▶ **DIRECTIONS**:
• a. In the text on NREL's commercialization and technology transfer, how many R&D 100 Awards have NREL's technologies received?
• b. Continue the text on NREL's commercialization and technology transfer, starting after its final sentence.

Commercialization and technology transfer 

NREL works closely with a number of private partners to transfer technological developments in renewable energy and energy efficiency technologies to the marketplace and social arena.

NREL's technologies have been recognized with 61 R&D 100 Awards. The idea of technology transfer was added to the mission of NREL as a means of enhancing commercial impact and societal benefit, ultimately justifying the use of tax dollars to in part fund the projects in the lab.

As many of these technologies are young and often just emerging, NREL aims to reduce the risk of private sector investment and adoption of their developments. Three key pieces of federal legislation laid the policy framework to enact technology transfer: The Stevenson-Wydler Technology Innovation Act of 1980, The Bayh–Dole Act or The University and Small Business Patent Procedures Act of 1980, and The Federal Technology Transfer Act of 1986.

Ultimately, many of the deployed technologies help mitigate the oil dependence of the United States, reduce carbon emissions from fossil fuel use, and maintain U.S. industry competitiveness. Deployment of technologies is accomplished by developing technology partnerships with private industry. NREL serves as a reduced-risk platform for research, and through partnerships those advances can effectively be translated into serving the interest of both the private sector and the public sector. The energy goals set by the DOE are at the forefront of the research done in the laboratory, and the research reflects the energy goals, which are designed with the interest of "U.S. industry competitiveness" in mind. The challenge to achieving these goals is investment security.

(Dataset records)

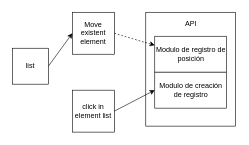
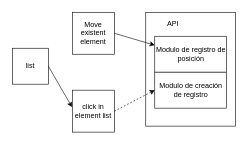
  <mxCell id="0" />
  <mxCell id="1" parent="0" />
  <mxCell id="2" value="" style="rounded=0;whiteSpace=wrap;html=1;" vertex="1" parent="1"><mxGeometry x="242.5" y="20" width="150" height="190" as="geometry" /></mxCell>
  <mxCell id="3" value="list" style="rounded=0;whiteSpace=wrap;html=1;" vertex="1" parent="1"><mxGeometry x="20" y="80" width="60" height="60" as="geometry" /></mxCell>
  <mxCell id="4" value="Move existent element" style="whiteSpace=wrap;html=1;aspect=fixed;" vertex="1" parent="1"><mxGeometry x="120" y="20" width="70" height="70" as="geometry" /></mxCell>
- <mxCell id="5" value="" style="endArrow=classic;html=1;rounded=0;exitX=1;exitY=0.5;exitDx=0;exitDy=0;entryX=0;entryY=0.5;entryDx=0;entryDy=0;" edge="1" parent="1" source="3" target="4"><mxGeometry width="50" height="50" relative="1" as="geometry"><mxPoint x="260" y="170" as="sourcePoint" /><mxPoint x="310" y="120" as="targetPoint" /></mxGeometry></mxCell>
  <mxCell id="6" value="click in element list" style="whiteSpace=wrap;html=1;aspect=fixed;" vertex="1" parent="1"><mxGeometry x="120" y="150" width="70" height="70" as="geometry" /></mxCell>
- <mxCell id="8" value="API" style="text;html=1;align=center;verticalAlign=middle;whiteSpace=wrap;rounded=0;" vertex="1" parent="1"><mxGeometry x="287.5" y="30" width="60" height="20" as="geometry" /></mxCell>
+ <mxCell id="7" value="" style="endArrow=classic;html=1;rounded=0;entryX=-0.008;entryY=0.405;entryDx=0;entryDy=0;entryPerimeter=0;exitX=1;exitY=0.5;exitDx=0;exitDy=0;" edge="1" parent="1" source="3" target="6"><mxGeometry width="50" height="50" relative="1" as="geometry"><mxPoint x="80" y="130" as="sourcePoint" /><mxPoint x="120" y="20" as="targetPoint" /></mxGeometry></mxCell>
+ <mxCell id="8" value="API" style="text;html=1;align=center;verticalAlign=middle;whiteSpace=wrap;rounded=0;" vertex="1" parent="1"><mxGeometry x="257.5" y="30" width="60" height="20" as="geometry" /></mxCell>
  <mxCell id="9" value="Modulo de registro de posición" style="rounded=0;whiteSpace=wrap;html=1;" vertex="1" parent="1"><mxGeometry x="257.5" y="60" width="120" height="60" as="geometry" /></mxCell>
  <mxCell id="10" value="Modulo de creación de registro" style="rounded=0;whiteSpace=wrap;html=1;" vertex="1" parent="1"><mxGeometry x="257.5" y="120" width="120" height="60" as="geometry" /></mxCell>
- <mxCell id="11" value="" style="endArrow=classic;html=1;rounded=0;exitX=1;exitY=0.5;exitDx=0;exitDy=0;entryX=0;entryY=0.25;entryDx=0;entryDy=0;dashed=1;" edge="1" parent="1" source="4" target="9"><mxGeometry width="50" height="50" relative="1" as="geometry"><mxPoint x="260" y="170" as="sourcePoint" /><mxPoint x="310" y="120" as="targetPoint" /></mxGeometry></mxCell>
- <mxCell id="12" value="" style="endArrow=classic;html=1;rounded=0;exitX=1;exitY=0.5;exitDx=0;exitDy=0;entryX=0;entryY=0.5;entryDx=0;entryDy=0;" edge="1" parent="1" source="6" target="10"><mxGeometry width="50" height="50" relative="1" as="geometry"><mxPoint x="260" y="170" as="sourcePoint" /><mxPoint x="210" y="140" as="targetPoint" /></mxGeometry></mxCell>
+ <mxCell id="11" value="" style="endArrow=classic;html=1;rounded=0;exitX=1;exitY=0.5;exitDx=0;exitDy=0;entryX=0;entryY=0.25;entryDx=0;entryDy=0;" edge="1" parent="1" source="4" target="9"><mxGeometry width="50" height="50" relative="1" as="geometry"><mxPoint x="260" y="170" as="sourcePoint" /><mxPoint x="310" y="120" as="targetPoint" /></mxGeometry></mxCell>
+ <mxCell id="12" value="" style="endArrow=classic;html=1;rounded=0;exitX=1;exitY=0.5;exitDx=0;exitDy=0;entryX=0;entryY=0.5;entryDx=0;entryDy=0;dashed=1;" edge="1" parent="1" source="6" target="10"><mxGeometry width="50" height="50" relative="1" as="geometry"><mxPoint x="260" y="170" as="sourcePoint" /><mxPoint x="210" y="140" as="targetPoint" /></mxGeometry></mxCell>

▶ **EXPECTED RESULTS**:
• a. 61

• b.
Part of the technology transfer process is to form partnerships that not only focus on financial security, but also to consider partners who have demonstrated core values that reflect the integrity to manage the introduction and assimilation of the technological developments. NREL focuses on the core values of the partnering entity, the willingness to set and meet timely goals, dedication to transparency, and a reciprocating intent to further development. Under these partnership agreements, NREL does not fund projects conducted by their private partners. NREL does provide funding opportunities through their competitively placed contracts. In order to form a Technology Partnership Agreement with NREL, there are essentially seven steps:

 Discuss the project proposal with the appropriate NREL technical contact
 Determine if the project meets qualifications
 Develop statement of work
 Review and/or negotiate
 Sign agreement
 Send funds and start work
 Manage commitment

The process is estimated to require 45 business days, subject to negotiations. Technology Partnership Agreements provide only the technical services of NREL.

NREL also has a user access program that allows outside researchers to use the Energy Systems Integration Facility (ESIF) and rely on its staff of scientists and engineers to develop and evaluate energy technologies.

Several other ways exist for universities and industries to work with NREL, including a Cooperative Research and Development Agreement (CRADA), a Funds-In Agreement (FIA), and a Technical Services Agreement (TSA).

Cooperative Research and Development Agreement

A Cooperative Research and Development Agreement (CRADA) is a partnership between NREL and an outside company. This type of agreement protects the intellectual property of both NREL and the outside company, and allows the investing company to negotiate for an exclusive field-of-use license for any inventions that come out of the CRADA.

A CRADA between NREL and DuPont helped the chemical company develop two key technologies for processing cellulosic ethanol and lead to the opening of a 30 million gallon refinery in Iowa in 2015.

Strategic Partnership Projects Agreements 
NREL offers technical services to partners who require resources that are not available to them through the form of a Strategic Partnership Projects agreement, which formerly was known as a Work-for-Others agreement. This agreement differs from a CRADA in that they are not for the purpose of performing joint research. The partner covers the entire cost of the project. There are three types of Strategic Partnership Projects agreements:

 Interagency Agreement-Government: A partnership formed between the DOE and a second U.S. federal agency. The outside agency funds the project directly.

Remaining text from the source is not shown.